Une marche et mon cri étouffé lié à une douleur fulgurante ressentie dans la cuisse gauche. Ma deuxième jambe vient au secours de la première histoire de rétablir un semblant d’équilibre et de ne pas attirer l’attention de tous les lecteurs potentiels. Peine perdue, la douleur est bien là, toujours là !
Une petite question s’impose… d’où vient-elle ??? Vu mon passé de grande sportive (1 m 75… ça s’arrête là ), j’ai le souvenir d’une douleur du même type le jour où j’avais pris le départ d’un cross au collège et m’étais écrasée comme une crêpe devant la prof toute aussi surprise que moi. A l’époque, le diagnostic était simple : « claquage ». Un manque d’entrainement sans doutes…

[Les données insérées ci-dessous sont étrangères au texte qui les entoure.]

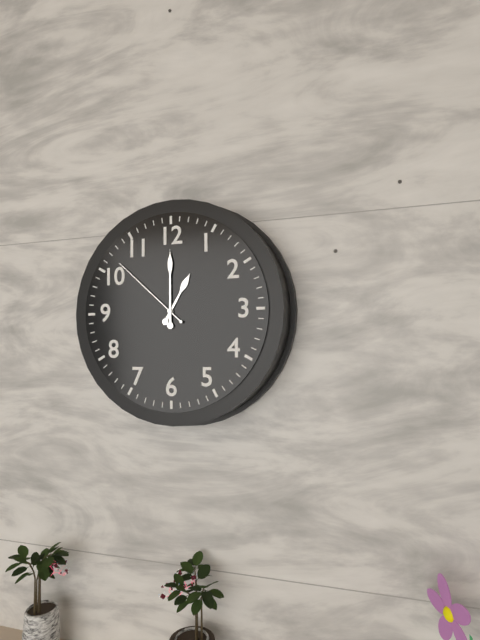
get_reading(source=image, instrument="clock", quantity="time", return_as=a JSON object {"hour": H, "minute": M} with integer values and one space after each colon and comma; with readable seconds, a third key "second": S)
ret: {"hour": 1, "minute": 0, "second": 52}
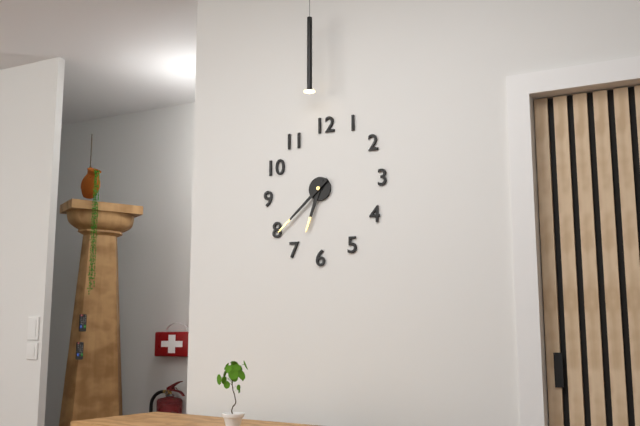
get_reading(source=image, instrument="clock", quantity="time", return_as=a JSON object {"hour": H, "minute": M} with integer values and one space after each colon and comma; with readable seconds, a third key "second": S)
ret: {"hour": 6, "minute": 38}
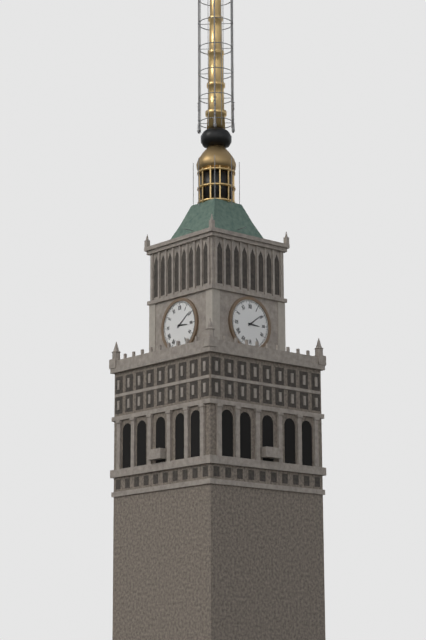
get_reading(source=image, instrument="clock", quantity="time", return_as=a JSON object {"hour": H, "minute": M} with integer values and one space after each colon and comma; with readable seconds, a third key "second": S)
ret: {"hour": 3, "minute": 9}
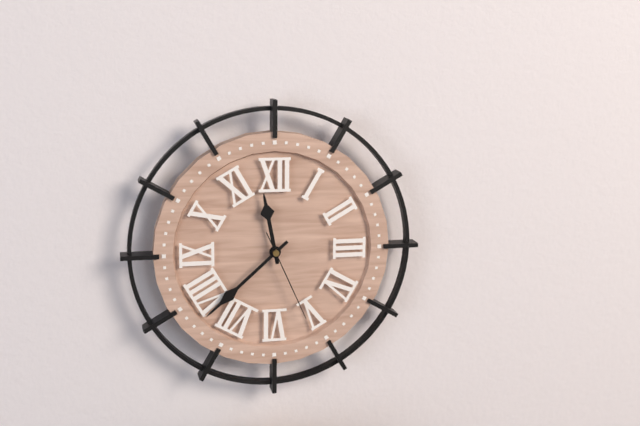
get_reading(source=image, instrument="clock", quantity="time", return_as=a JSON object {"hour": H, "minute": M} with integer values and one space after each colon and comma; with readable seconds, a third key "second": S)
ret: {"hour": 11, "minute": 38, "second": 26}
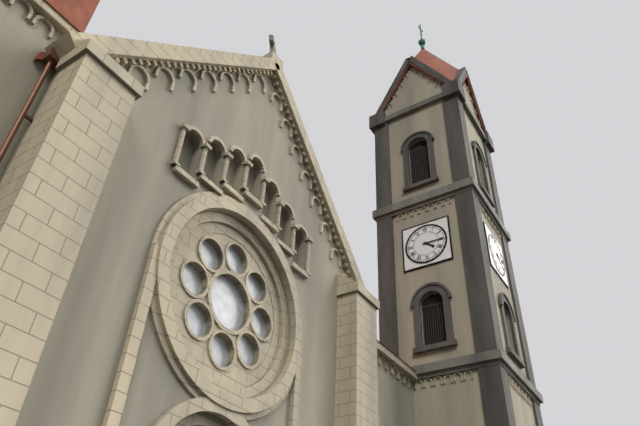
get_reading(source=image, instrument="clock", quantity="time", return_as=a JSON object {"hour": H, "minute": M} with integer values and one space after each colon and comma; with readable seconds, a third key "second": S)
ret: {"hour": 4, "minute": 15}
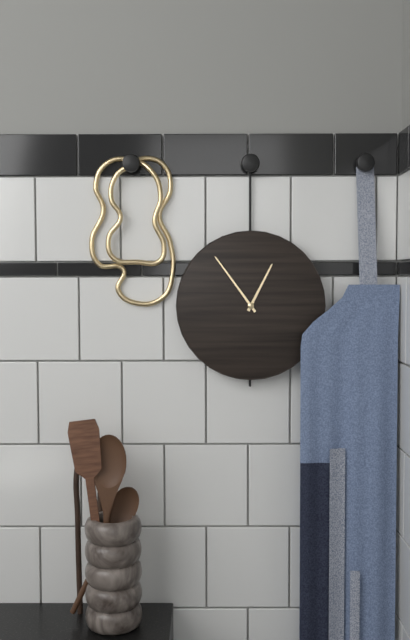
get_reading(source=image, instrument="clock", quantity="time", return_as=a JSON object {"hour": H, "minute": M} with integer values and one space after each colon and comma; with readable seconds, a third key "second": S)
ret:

Mais là, dans cette librairie ???
Mon attitude n’avait rien de celle d’une sportive de haut niveau. Le seul effort que je venais de faire était de gravir une marche de 20 cm de haut à au moins 1km heure… et encore !
Objectif 1… ne pas crier
Objectif 2… tenter de reprendre une attitude « digne » afin que personne ne s’aperçoive de mon état
Objectif 3… repartir vers la rédaction, soit 800 m à faire sans finir allongée sur les pavés ou accrochée à un réverbère.
Ça fait beaucoup tout ça !
Qu’importe ! Mme Courage n’a pas pour habitude de flancher ! Non mais !!!
C’est donc une journaliste épuisée… mais digne, qui est rentrée ce soir-là à la rédaction avant d’être conduite illico chez le médecin par un collègue.
Verdict : claquage… Quoi ??? Comment est-ce possible ça ???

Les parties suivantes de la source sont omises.